Мао Цзэдун, будучи при смерти, в этой ситуации уже и не участвовал в продолжавшейся битве вокруг имени Чжоу Эньлая.
Для старых руководителей имя Чжоу Эньлая превратилось в знамя, в щит, которым они стремились защитить себя и выиграть борьбу за власть. Для выдвиженцев «культурной революции» имя Чжоу Эньлая после его смерти превратилось в объект нападок, в ту нить, ухватившись за конец которой они пытались связать в одно целое и Чжоу Эньлая, и продолжавших жить и действовать представителей старой номенклатуры, «старой гвардии».
Но еще важнее стало то, что имя Чжоу Эньлая использовали простые китайцы, которые, славя это имя, выражая уважение к нему, выражали свой протест против политики руководителей КПК. Народ воспользовался тем, что имя Чжоу Эньлая не было дискредитировано в партийных документах, тем, что власти не могли, по крайней мере временно, открыто осуждать Чжоу Эньлая и тех, кто выражал свое уважение к его памяти. Поэтому протест народа проявился в такой странной на первый взгляд форме, как массовые демонстрации после смерти Чжоу Эньлая под лозунгами: «Защитим Чжоу Эньлая!»; «Те, кто выступают против Чжоу Эньлая, добром не кончат!».

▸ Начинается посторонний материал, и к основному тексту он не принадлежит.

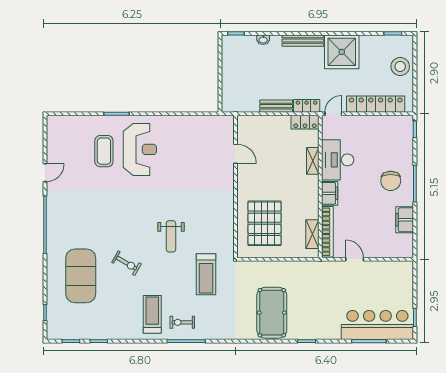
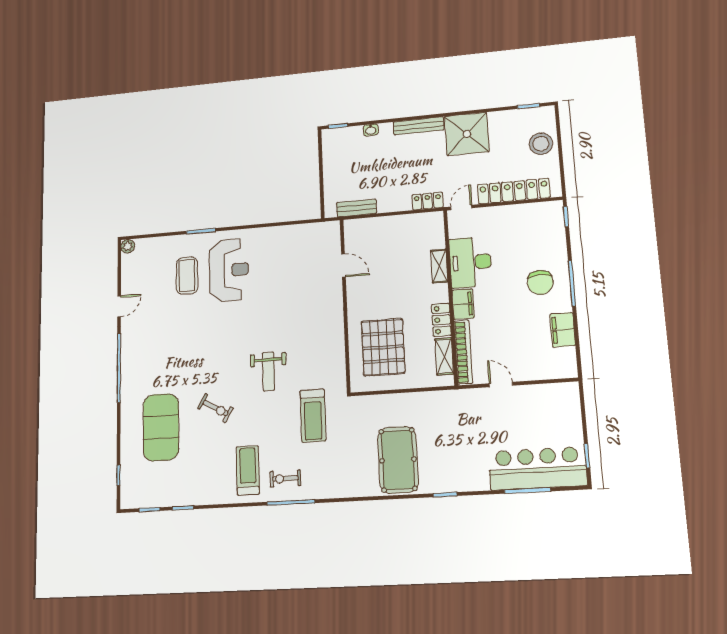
bench: (276, 106) -> (357, 208), moved
plant: (52, 121) -> (128, 246), added
locker: (305, 122) -> (441, 320), moved, turned 90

Характерно и то, что кампания массовых протестов против политики времен «культурной революции» началась после того, как китайцы начали использовать простой предлог: имя Чжоу Эньлая не появилось в печати наряду с именами других руководителей в подборке высказываний о погибшем в 1960-х гг. в результате несчастного случая солдате НОАК Лэй Фэне, которого славили как образец почитания Мао Цзэдуна.
Итак, Чжоу Эньлай до конца своих дней самим фактом своего существования участвовал в политической борьбе внутри руководства КПК. После смерти в борьбе стало активно использоваться его имя. При этом его именем пользовались и сторонники, и противники. Но самое важное, пожалуй, что именем Чжоу Эньлая воспользовались униженные и страдавшие в Китае, которые действовали спонтанно, в подавляющей части без какой-либо связи с номенклатурой, не по ее наущениям. Людям при правлении Мао Цзэдуна жилось плохо, и они выражали свой протест, их настроения пытались использовать различные части партийной номенклатуры. Но об этом подробнее в следующей главе.